Вот это и было "баловство", "потакание капризам", "неумеренная любовь"... Они оберегали меня от конфликтов не с миром, а с самой собой. Дальше этих конфликтов было предостаточно. Но я уже научилась не преодолевать их, а жить с ними. Но тогда, в детстве, родители могли разрушить меня установками, которые заведомо были не моими, ибо что хорошо для одного, вовсе не обязательно подходит другому. Но они этого не делали. Они исходили из индивидуальности маленькой девочки. Она была не хуже и не лучше, а другая, сама по себе, и это "собственное", которое есть в каждом, они не ленились разглядеть и развить. Вот и все.
* * *
И все-таки наступает этот день, когда мы уходим. Сначала незаметно, делая шаги-шажочки в сторону от них. Сначала на цыпочках, а потом шумно, демонстративно... Сначала вполоборота, боком, а потом спиной... И как бы ни любили, как бы ни были привязаны к ним, все равно каш исход в самостоятельность, в независимость неизбежен. Но, чем больше они нас любят, тем мучительней наш от них отрыв, тем болезненней первые без них решения, первые от них тайны.
Дети рождаются дважды — от родителей и для родителей. Первый раз — чтобы потянуться к ним, второй раз — чтобы оторваться от них. И сколько бы даже самые мудрые, самые великодушные родители ни говорили себе, что это правильно, что по-иному и быть не может — расставание мучительно.
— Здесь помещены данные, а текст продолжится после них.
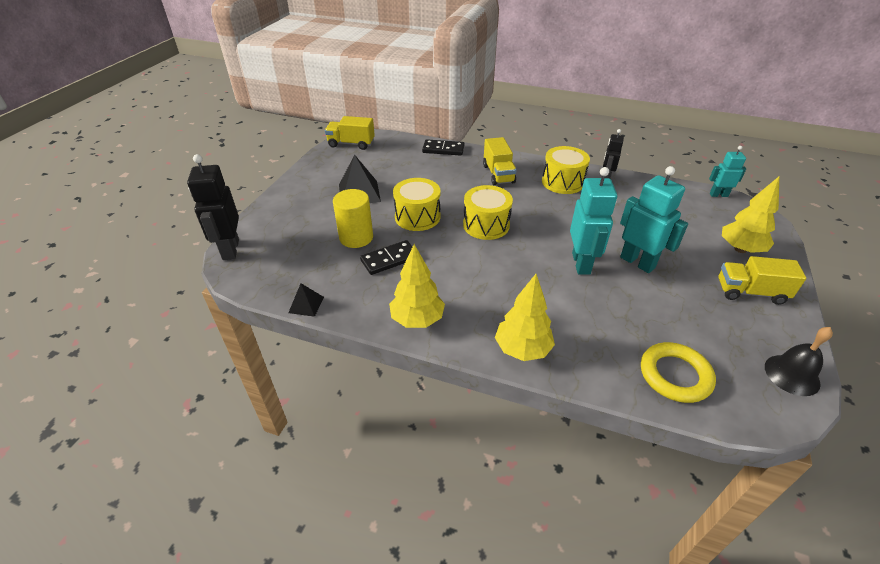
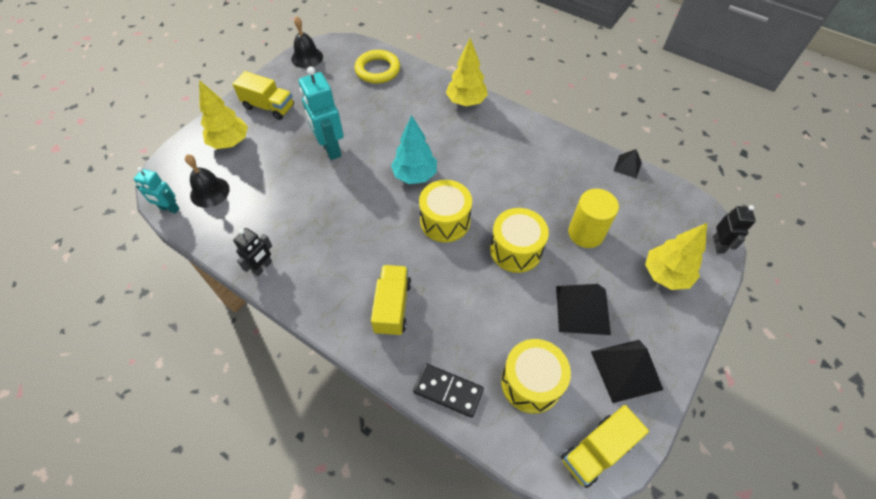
camera: 165 degrees left, 15 degrees up
black robot [187,154,239,260] -> black robot [713,205,756,254], size x0.58
yellow truck [325,116,375,150] -> yellow truck turned 120 degrees clockwise [561,405,649,488]
black domino [360,240,412,275] -> none
yellow tree [389,244,445,328] -> yellow tree moved to [645,223,707,290]
yellow drum [542,146,590,194] -> yellow drum moved to [501,339,571,414]
turquoise robot [570,167,617,275] -> none
none -> black bell [185,154,230,208]
none -> turquoise tree [391,115,437,184]
none -> black pyramid [591,340,663,403]

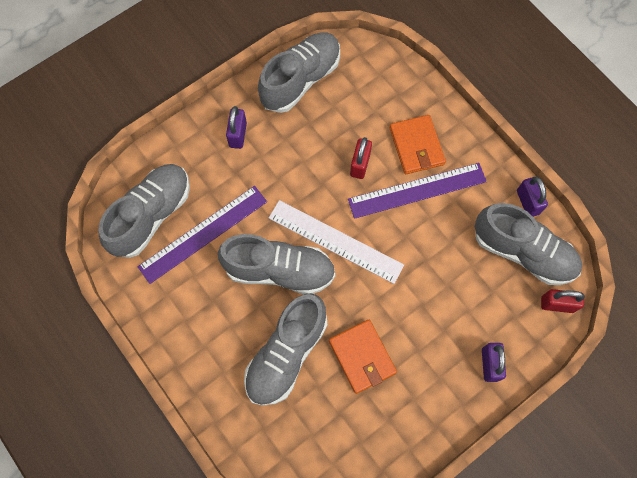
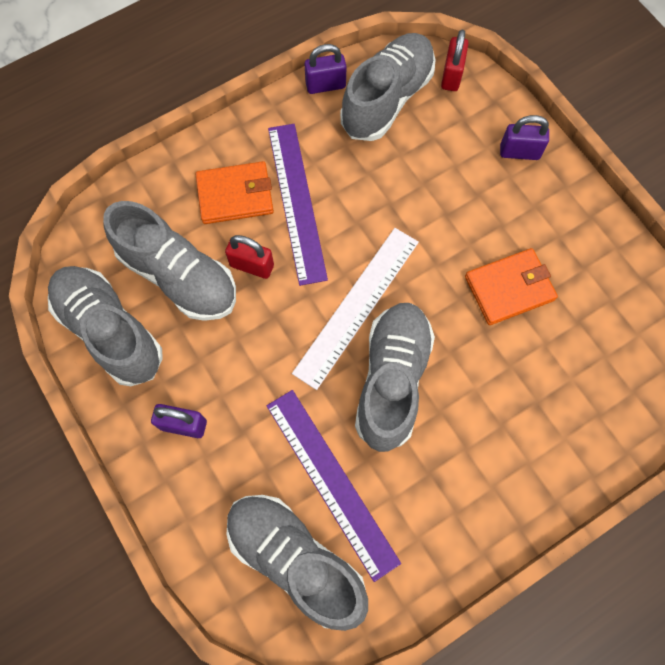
camera: 85 degrees left, 0 degrees up
grey shoe [244,293,327,406] -> grey shoe moved to [103,201,236,321]

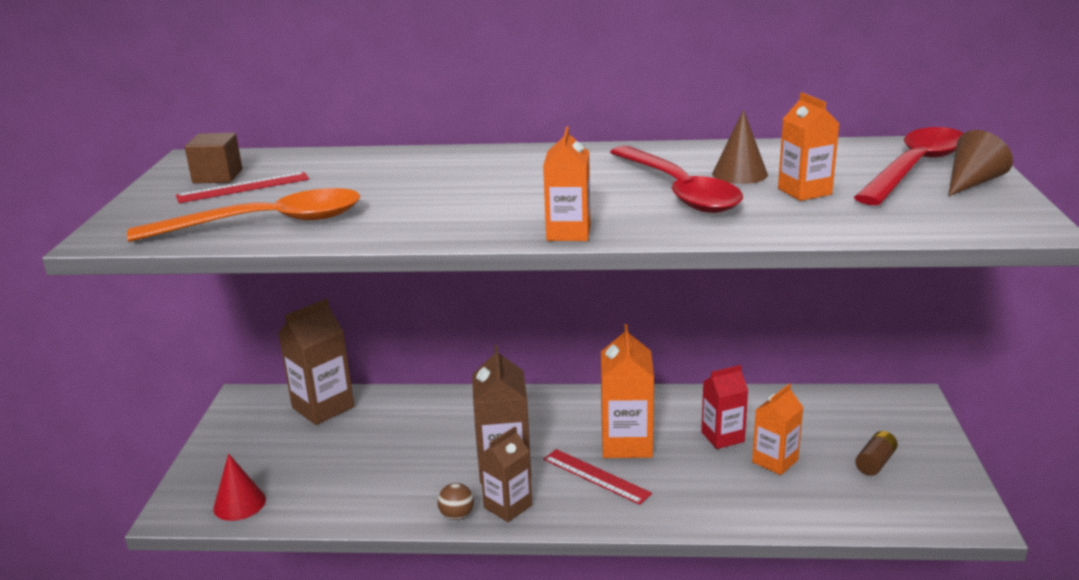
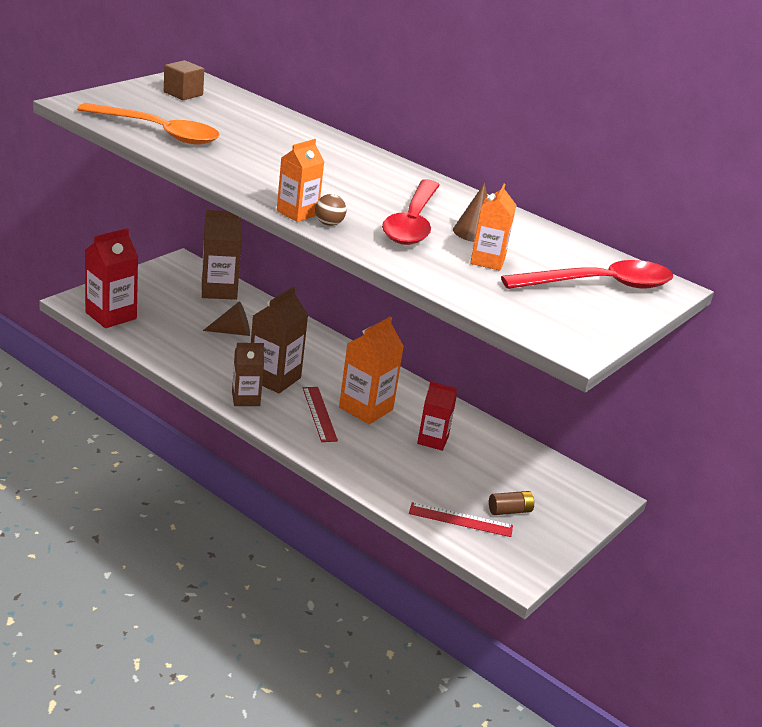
camera: 30 degrees right, 5 degrees up
red ruler [176,172,309,203] -> red ruler moved to [409,502,513,537]
red cone [213,453,266,521] -> red carton [85,228,138,328]
brown ball [437,483,474,520] -> brown ball moved to [315,194,347,226]
orange carton [752,384,803,475] -> none
brown cone [948,130,1013,196] -> brown cone moved to [203,301,250,336]

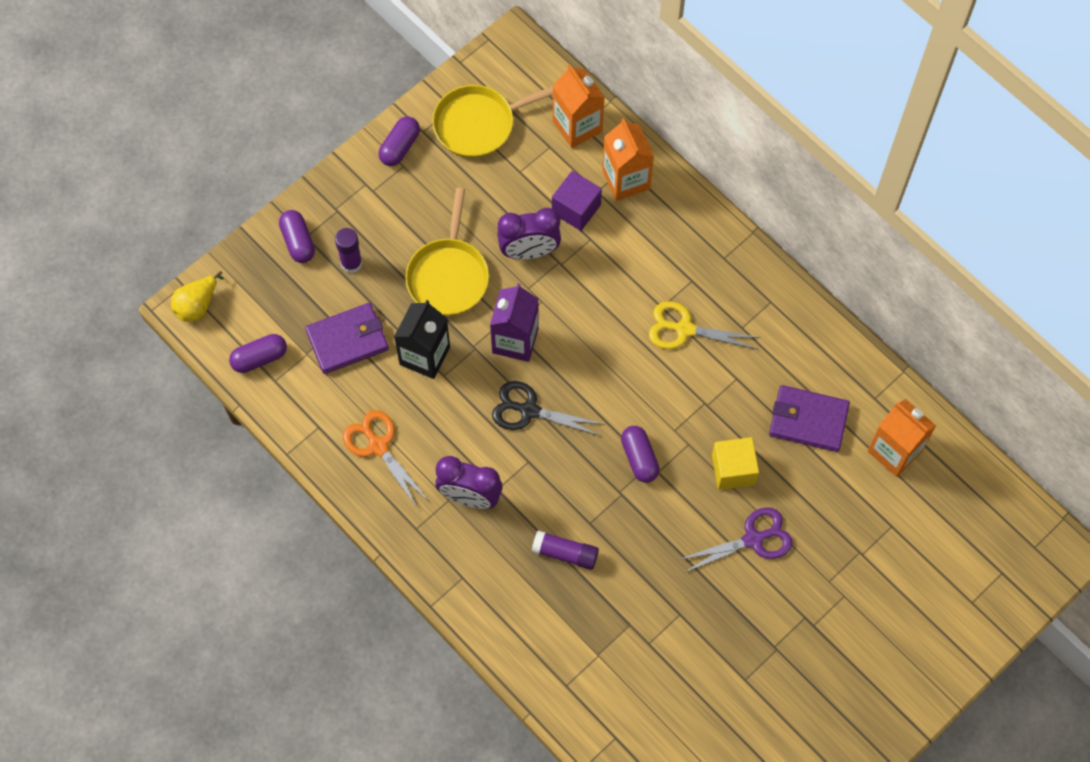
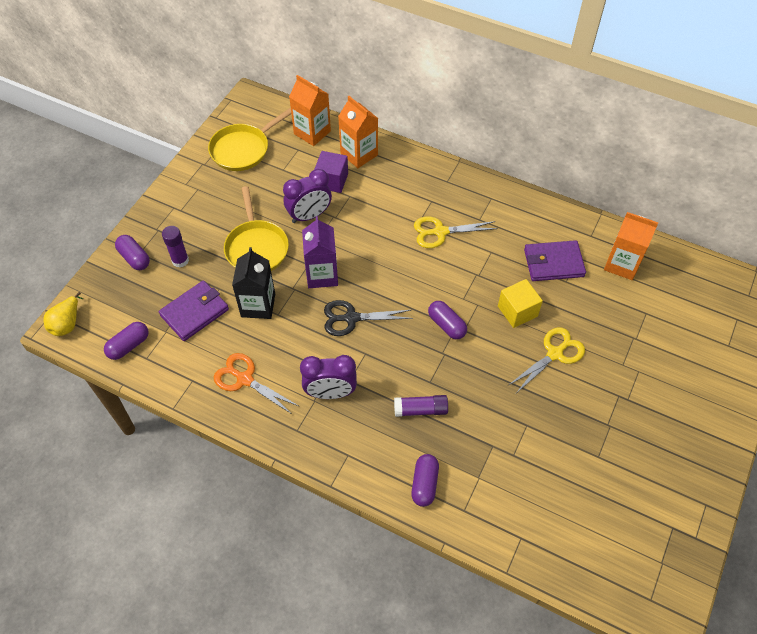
camera: 20 degrees left, 10 degrees down
purple capsule [378,116,420,166] -> purple capsule moved to [411,454,439,507]
purple scissors [678,507,793,573] -> yellow scissors [509,327,585,392]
Уход детей всегда — по живому, всегда — ножом по сердцу, сколько ни говори себе, что это нормально, природой установлено... Больно, все равно больно.
Любовь родителей неизменна, ни с кем не делима. Любовь детей легковесна и нестабильна. Они дробят ее, по кусочкам "отхватывают" — сначала для товарищей, потом для любимых. Пока не научатся понимать, что "Богу — Богово, а кесарю — кесарево"... Что никто не пострадает, никто не будет в убытке от того, что в первоначальной цельности, только еще более обогащенной опытом других чувств, сохранится их любовь к матери и отцу.
Но все это понимаешь не сразу, а сначала эгоцентрично, нагло утверждаешь право на собственное "я", иногда сильно преувеличенное, но тем не менее для самоосознания в какой-то момент необходимое. Только какими средствами его утверждать? В юности мы так далеко видим, что не замечаем, что происходит у нас на глазах. И что интересно, из нашего поля зрения прежде всего выпадают как раз те, кто ближе всех, — им, беднягам, первым достается от нашей самоуглубленности, равно как и устремленности в завтрашний день. Мы не замечаем, какой тоской "освобождения" от нас — непослушных, надоедливых, неуправляемых — сжимается их сердце. Нас не поняли? Предположим. Но что мы понимаем в них (про них), да и часто ли вообще задаемся этим вопросом? Принято считать, что родители обязаны понимать своих детей. Но разве дети, в свою очередь, не должны понимать (или хотя бы пытаться понять) своих родителей? Как же редко мы спрашиваем себя: "Что с НИМИ?" И как часто: "Что с НАМИ?" И когда нам плохо, и когда хорошо, настолько замыкаемся в себе или выходим из себя, что отмахиваемся ОТ них и берем ОТ них — но все это как бы БЕЗ них.